Мне придется вскакивать, завидев любого другого офицера.

– Превосходно. Теперь главное: ваш пост предполагает бодрость и внимание. Мы находимся недалеко от станции Чонгар, на запасном пути. Тут пошаливают мятежники-орловцы, есть красное подполье, да и просто бандитские шайки… Бронеплощадка, вагон, забитый до верху патронами и снарядами, а особенно наш паровоз… для подобной публики… это знаете ли… – он щелкнул в воздухе пальцами, показывая, видимо, таким образом, особую ценность бронепоезда для всяческих партизан и прочих злодеев.

Я кивнул. Мне нравился этот человек. Караульная служба – самое рутинное дело в армии. Обычно ее отбывают, как неприятную, но необходимую повинность. Иванов, белобрысый карлик, спокойный и деловитый, минуту назад легко перешел на «вы» с простым солдатом; теперь он объяснял простому солдату, почему не стоит ему спать на посту в чудовищную рань, когда еще собаки не просятся на улицу, свинцовый туман обволакивает рельсы и деревья, а земля и небо сочатся цинковой мглой.

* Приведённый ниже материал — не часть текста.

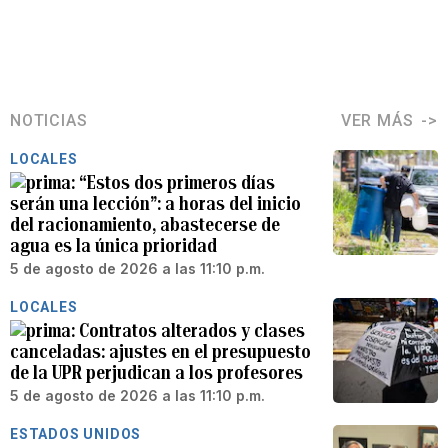
NOTICIAS
VER MÁS
LOCALES
“Estos dos primeros días
serán una lección”: a horas del inicio
del racionamiento, abastecerse de
agua es la única prioridad
5 de agosto de 2026 a las 11:10 p.m.
LOCALES
Contratos alterados y clases
canceladas: ajustes en el presupuesto
de la UPR perjudican a los profesores
5 de agosto de 2026 a las 11:10 p.m.
ESTADOS UNIDOS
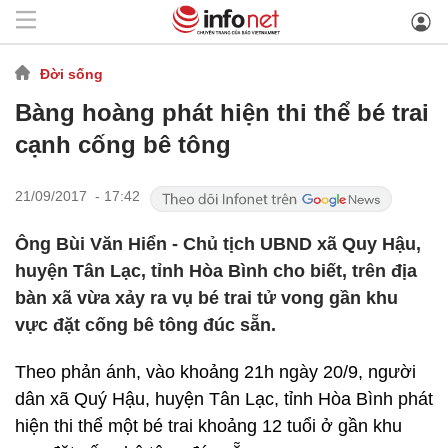
Đời sống
Bàng hoàng phát hiện thi thể bé trai
cạnh cống bê tông
21/09/2017 - 17:42
Ông Bùi Văn Hiển - Chủ tịch UBND xã Quy Hậu,
huyện Tân Lạc, tỉnh Hòa Bình cho biết, trên địa
bàn xã vừa xảy ra vụ bé trai tử vong gần khu
vực đặt cống bê tông đúc sẵn.
Theo phản ánh, vào khoảng 21h ngày 20/9, người
dân xã Quý Hậu, huyện Tân Lạc, tỉnh Hòa Bình phát
hiện thi thể một bé trai khoảng 12 tuổi ở gần khu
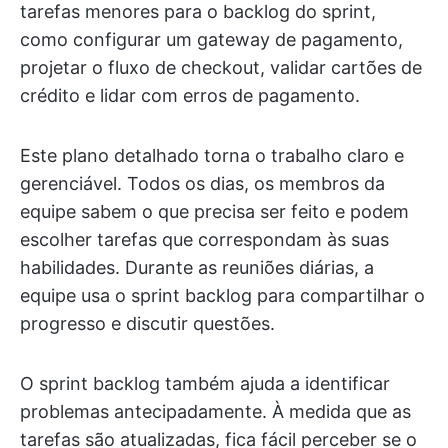
tarefas menores para o backlog do sprint,
como configurar um gateway de pagamento,
projetar o fluxo de checkout, validar cartões de
crédito e lidar com erros de pagamento.
Este plano detalhado torna o trabalho claro e
gerenciável. Todos os dias, os membros da
equipe sabem o que precisa ser feito e podem
escolher tarefas que correspondam às suas
habilidades. Durante as reuniões diárias, a
equipe usa o sprint backlog para compartilhar o
progresso e discutir questões.
O sprint backlog também ajuda a identificar
problemas antecipadamente. À medida que as
tarefas são atualizadas, fica fácil perceber se o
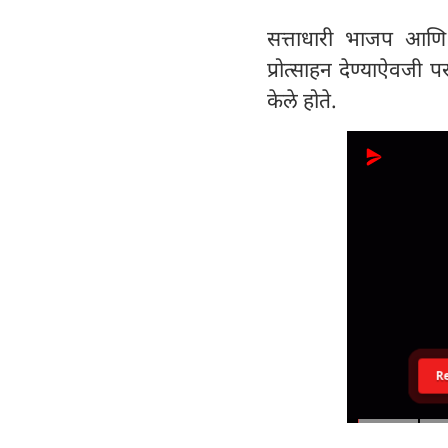
सत्ताधारी भाजप आणि त्य
प्रोत्साहन देण्याऐवजी 
केले होते.
R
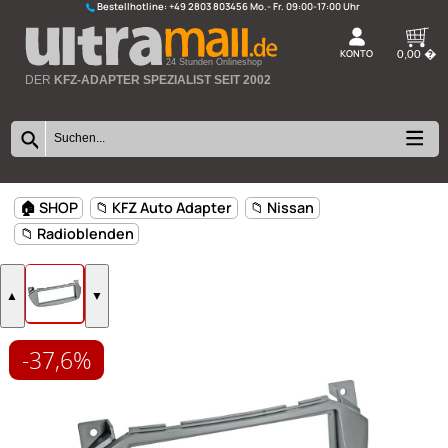
Bestellhotline:
+49 2803 803456
K
24 Stunden Onlineshop
DER
KFZ-ADAPTER SPEZIALIST SEIT 2002
-37,6%
🏠 SHOP
📁 KFZ Auto Adapter
📁 Nissan
📁 Radioblenden
▲
▼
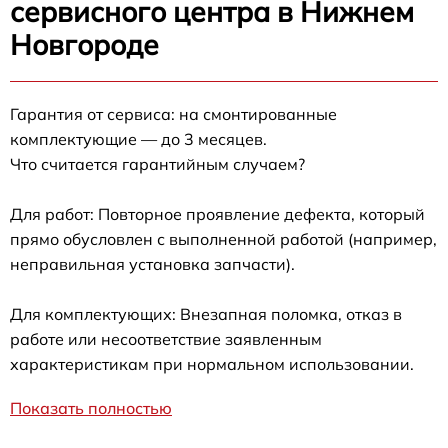
сервисного центра в Нижнем
Новгороде
Гарантия от сервиса: на смонтированные
комплектующие — до 3 месяцев.
Что считается гарантийным случаем?
Для работ: Повторное проявление дефекта, который
прямо обусловлен с выполненной работой (например,
неправильная установка запчасти).
Для комплектующих: Внезапная поломка, отказ в
работе или несоответствие заявленным
характеристикам при нормальном использовании.
Показать полностью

– Дошлите патрон заранее. И не стесняйтесь стрелять… Десять дней назад у нас зарезали часового, обобрали, раздели и бросили под откос.

– Подпольщики?

– Да нет, воровское отребье, обыкновенная сволочь…

Ладно. Я из тех людей, которые не спят на посту ни при каких обстоятельствах. «Мультики» ловят, шпарят наизусть молитвы и поэмы, но Морфею показывают кукиш. Кроме того, я более или менее отоспался.

«Грюк-хрюк, грюк-хрюк», – бормочет гравий.